§ **Description of the task**
Keeping each line exactly as it is, output all of the records.

Stored items
====

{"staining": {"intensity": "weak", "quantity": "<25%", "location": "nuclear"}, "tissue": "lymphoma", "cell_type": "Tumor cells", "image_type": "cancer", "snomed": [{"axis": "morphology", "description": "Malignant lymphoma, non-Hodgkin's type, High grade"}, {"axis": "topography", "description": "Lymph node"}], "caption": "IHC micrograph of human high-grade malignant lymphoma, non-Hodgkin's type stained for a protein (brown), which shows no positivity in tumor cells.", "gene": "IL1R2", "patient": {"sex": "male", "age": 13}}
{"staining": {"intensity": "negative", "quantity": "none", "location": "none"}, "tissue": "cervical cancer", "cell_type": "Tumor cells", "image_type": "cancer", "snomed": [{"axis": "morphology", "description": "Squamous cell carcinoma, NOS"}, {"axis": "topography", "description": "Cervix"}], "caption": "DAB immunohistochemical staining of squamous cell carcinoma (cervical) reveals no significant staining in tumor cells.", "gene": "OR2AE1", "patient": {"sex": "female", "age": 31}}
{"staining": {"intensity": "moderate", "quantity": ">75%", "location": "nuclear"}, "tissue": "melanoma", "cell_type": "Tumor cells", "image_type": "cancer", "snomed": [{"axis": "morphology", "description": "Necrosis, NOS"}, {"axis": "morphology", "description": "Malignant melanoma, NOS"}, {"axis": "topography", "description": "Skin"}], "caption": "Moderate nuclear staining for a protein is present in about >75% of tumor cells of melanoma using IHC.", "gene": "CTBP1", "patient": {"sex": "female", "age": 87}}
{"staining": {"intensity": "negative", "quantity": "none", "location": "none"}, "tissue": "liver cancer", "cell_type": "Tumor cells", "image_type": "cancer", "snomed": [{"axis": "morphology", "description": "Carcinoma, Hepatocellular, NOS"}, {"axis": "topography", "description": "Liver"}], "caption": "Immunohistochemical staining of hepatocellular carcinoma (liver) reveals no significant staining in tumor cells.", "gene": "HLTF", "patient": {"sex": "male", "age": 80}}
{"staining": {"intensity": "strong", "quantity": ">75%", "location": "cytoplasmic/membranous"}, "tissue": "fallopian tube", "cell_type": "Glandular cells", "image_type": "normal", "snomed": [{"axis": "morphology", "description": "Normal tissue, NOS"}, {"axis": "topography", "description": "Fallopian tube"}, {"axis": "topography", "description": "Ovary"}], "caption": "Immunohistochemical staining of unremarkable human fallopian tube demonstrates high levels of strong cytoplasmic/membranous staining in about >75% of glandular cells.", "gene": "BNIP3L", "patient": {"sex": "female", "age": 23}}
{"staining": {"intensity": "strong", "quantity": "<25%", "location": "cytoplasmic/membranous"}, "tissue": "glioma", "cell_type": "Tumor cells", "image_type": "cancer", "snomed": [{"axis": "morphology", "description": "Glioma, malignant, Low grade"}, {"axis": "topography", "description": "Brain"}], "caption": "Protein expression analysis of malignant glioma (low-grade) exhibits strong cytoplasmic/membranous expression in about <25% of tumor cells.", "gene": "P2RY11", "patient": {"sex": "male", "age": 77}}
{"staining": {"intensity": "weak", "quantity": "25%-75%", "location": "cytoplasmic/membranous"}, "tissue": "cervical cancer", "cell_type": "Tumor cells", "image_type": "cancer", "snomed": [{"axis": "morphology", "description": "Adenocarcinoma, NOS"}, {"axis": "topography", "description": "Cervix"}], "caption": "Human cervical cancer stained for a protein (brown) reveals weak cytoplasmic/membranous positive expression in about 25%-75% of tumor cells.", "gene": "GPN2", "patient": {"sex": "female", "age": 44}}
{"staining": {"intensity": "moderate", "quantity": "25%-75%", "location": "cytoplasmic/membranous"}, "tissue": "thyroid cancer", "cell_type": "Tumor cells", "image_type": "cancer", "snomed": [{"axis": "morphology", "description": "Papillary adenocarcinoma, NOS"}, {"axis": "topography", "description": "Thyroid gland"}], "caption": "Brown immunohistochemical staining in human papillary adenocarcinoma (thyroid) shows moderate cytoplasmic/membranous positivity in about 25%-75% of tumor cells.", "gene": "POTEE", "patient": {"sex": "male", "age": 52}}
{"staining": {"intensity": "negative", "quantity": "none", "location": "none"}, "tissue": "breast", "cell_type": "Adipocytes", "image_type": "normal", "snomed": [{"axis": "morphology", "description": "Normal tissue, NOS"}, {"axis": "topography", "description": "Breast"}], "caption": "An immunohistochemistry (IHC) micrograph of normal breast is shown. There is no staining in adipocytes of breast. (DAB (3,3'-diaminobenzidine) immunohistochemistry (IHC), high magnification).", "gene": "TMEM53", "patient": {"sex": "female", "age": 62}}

====

§ **Reply to the exercise**
{"staining": {"intensity": "weak", "quantity": "<25%", "location": "nuclear"}, "tissue": "lymphoma", "cell_type": "Tumor cells", "image_type": "cancer", "snomed": [{"axis": "morphology", "description": "Malignant lymphoma, non-Hodgkin's type, High grade"}, {"axis": "topography", "description": "Lymph node"}], "caption": "IHC micrograph of human high-grade malignant lymphoma, non-Hodgkin's type stained for a protein (brown), which shows no positivity in tumor cells.", "gene": "IL1R2", "patient": {"sex": "male", "age": 13}}
{"staining": {"intensity": "negative", "quantity": "none", "location": "none"}, "tissue": "cervical cancer", "cell_type": "Tumor cells", "image_type": "cancer", "snomed": [{"axis": "morphology", "description": "Squamous cell carcinoma, NOS"}, {"axis": "topography", "description": "Cervix"}], "caption": "DAB immunohistochemical staining of squamous cell carcinoma (cervical) reveals no significant staining in tumor cells.", "gene": "OR2AE1", "patient": {"sex": "female", "age": 31}}
{"staining": {"intensity": "moderate", "quantity": ">75%", "location": "nuclear"}, "tissue": "melanoma", "cell_type": "Tumor cells", "image_type": "cancer", "snomed": [{"axis": "morphology", "description": "Necrosis, NOS"}, {"axis": "morphology", "description": "Malignant melanoma, NOS"}, {"axis": "topography", "description": "Skin"}], "caption": "Moderate nuclear staining for a protein is present in about >75% of tumor cells of melanoma using IHC.", "gene": "CTBP1", "patient": {"sex": "female", "age": 87}}
{"staining": {"intensity": "negative", "quantity": "none", "location": "none"}, "tissue": "liver cancer", "cell_type": "Tumor cells", "image_type": "cancer", "snomed": [{"axis": "morphology", "description": "Carcinoma, Hepatocellular, NOS"}, {"axis": "topography", "description": "Liver"}], "caption": "Immunohistochemical staining of hepatocellular carcinoma (liver) reveals no significant staining in tumor cells.", "gene": "HLTF", "patient": {"sex": "male", "age": 80}}
{"staining": {"intensity": "strong", "quantity": ">75%", "location": "cytoplasmic/membranous"}, "tissue": "fallopian tube", "cell_type": "Glandular cells", "image_type": "normal", "snomed": [{"axis": "morphology", "description": "Normal tissue, NOS"}, {"axis": "topography", "description": "Fallopian tube"}, {"axis": "topography", "description": "Ovary"}], "caption": "Immunohistochemical staining of unremarkable human fallopian tube demonstrates high levels of strong cytoplasmic/membranous staining in about >75% of glandular cells.", "gene": "BNIP3L", "patient": {"sex": "female", "age": 23}}
{"staining": {"intensity": "strong", "quantity": "<25%", "location": "cytoplasmic/membranous"}, "tissue": "glioma", "cell_type": "Tumor cells", "image_type": "cancer", "snomed": [{"axis": "morphology", "description": "Glioma, malignant, Low grade"}, {"axis": "topography", "description": "Brain"}], "caption": "Protein expression analysis of malignant glioma (low-grade) exhibits strong cytoplasmic/membranous expression in about <25% of tumor cells.", "gene": "P2RY11", "patient": {"sex": "male", "age": 77}}
{"staining": {"intensity": "weak", "quantity": "25%-75%", "location": "cytoplasmic/membranous"}, "tissue": "cervical cancer", "cell_type": "Tumor cells", "image_type": "cancer", "snomed": [{"axis": "morphology", "description": "Adenocarcinoma, NOS"}, {"axis": "topography", "description": "Cervix"}], "caption": "Human cervical cancer stained for a protein (brown) reveals weak cytoplasmic/membranous positive expression in about 25%-75% of tumor cells.", "gene": "GPN2", "patient": {"sex": "female", "age": 44}}
{"staining": {"intensity": "moderate", "quantity": "25%-75%", "location": "cytoplasmic/membranous"}, "tissue": "thyroid cancer", "cell_type": "Tumor cells", "image_type": "cancer", "snomed": [{"axis": "morphology", "description": "Papillary adenocarcinoma, NOS"}, {"axis": "topography", "description": "Thyroid gland"}], "caption": "Brown immunohistochemical staining in human papillary adenocarcinoma (thyroid) shows moderate cytoplasmic/membranous positivity in about 25%-75% of tumor cells.", "gene": "POTEE", "patient": {"sex": "male", "age": 52}}
{"staining": {"intensity": "negative", "quantity": "none", "location": "none"}, "tissue": "breast", "cell_type": "Adipocytes", "image_type": "normal", "snomed": [{"axis": "morphology", "description": "Normal tissue, NOS"}, {"axis": "topography", "description": "Breast"}], "caption": "An immunohistochemistry (IHC) micrograph of normal breast is shown. There is no staining in adipocytes of breast. (DAB (3,3'-diaminobenzidine) immunohistochemistry (IHC), high magnification).", "gene": "TMEM53", "patient": {"sex": "female", "age": 62}}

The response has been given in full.